> [EXERCISE BRIEF] Reproduce the part of the forum thread about the MySQL syntax error from "i don't know" up to and including "the error message.", word for word.

> [DOCUMENT SEGMENT]
--------

Andreas Jung over 10 years

What is the actually full SQL statement here? String quoting problem?
Moon Taejin over 10 years

i don't know just ProgrammingError: (1064, 'You have an error in your SQL syntax; check the manual that corresponds to your MySQL server version for the right syntax to use near \'\xeb\x8f\x8b\xec\x9b\x80\', dotum, sans-serif; }\r\n\t//-->\r\n\t</style>\n<p style="TEXT-ALIGN: center\' at line 1') and other errors are much the same except html tag part oh the error message.
Andreas Jung over 10 years

You don't know? It is your code, not ours, provide the requested information please. Adding a simple debug print statement is straight-forward. If you can not provide this little piece of information, please avoid programming
Mad Dog Tannen over 10 years

I think the last \ of the string causes problems. Or you have a single quota somewhere ' that breaks the syntax

Moon Taejin over 10 years

Wow!!!! thank you! It works now! This error takes much time from me. But mccakici, Could you please explain to me what was wrong and what I didn't know? If you do that, that will be a great pleasure. thanks.
mccakici over 10 years

your problem is single quota. for example; "UPDATE urls SET state=%d,content='bla' vs vs' .......... if use escape_string "UPDATE urls SET state=%d,content='bla\' vs vs' ..........

--------

> [INFORMATION PROVIDED]
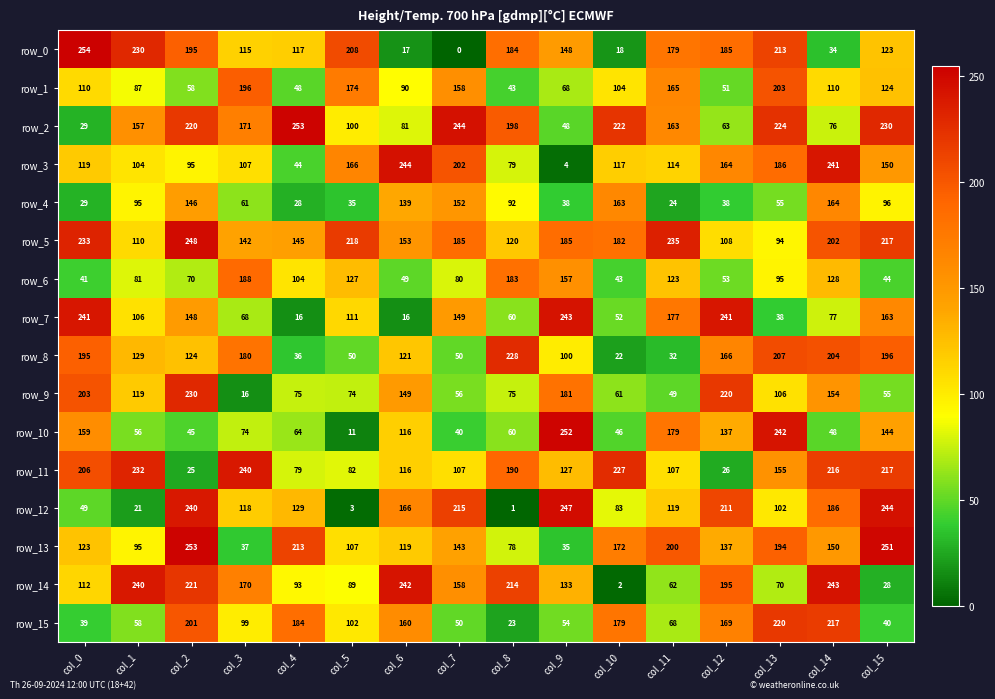

What is the lowest value of the row_2 series?

29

--------

> [SOLUTION BELOW]
i don't know just ProgrammingError: (1064, 'You have an error in your SQL syntax; check the manual that corresponds to your MySQL server version for the right syntax to use near \'\xeb\x8f\x8b\xec\x9b\x80\', dotum, sans-serif; }\r\n\t//-->\r\n\t</style>\n<p style="TEXT-ALIGN: center\' at line 1') and other errors are much the same except html tag part oh the error message.